Data under study -
━━━━
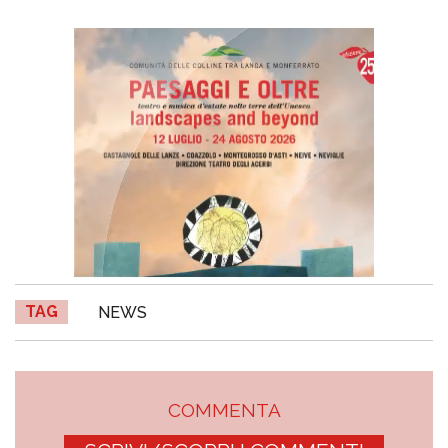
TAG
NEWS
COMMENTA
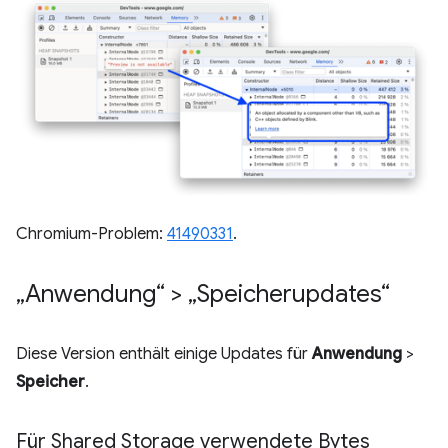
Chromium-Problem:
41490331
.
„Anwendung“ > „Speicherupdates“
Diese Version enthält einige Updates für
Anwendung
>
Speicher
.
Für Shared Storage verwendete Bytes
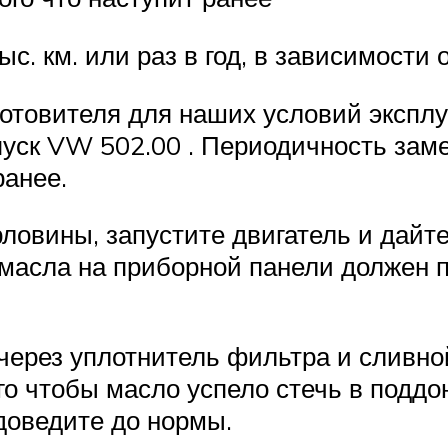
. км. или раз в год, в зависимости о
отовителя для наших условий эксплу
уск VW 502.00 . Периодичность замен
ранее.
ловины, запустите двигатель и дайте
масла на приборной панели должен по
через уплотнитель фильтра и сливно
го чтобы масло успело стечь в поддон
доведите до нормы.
━━━━
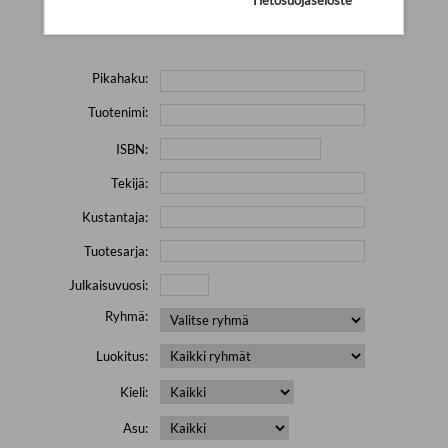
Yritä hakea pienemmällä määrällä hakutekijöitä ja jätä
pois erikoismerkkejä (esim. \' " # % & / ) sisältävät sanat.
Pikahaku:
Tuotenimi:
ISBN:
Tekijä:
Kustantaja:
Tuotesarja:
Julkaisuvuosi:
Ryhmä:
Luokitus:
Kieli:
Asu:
━━━━
Task prompt - Go through the listing above and find each line that contains "Anwendung", then copy it.

Response -
„Anwendung“ > „Speicherupdates“
Anwendung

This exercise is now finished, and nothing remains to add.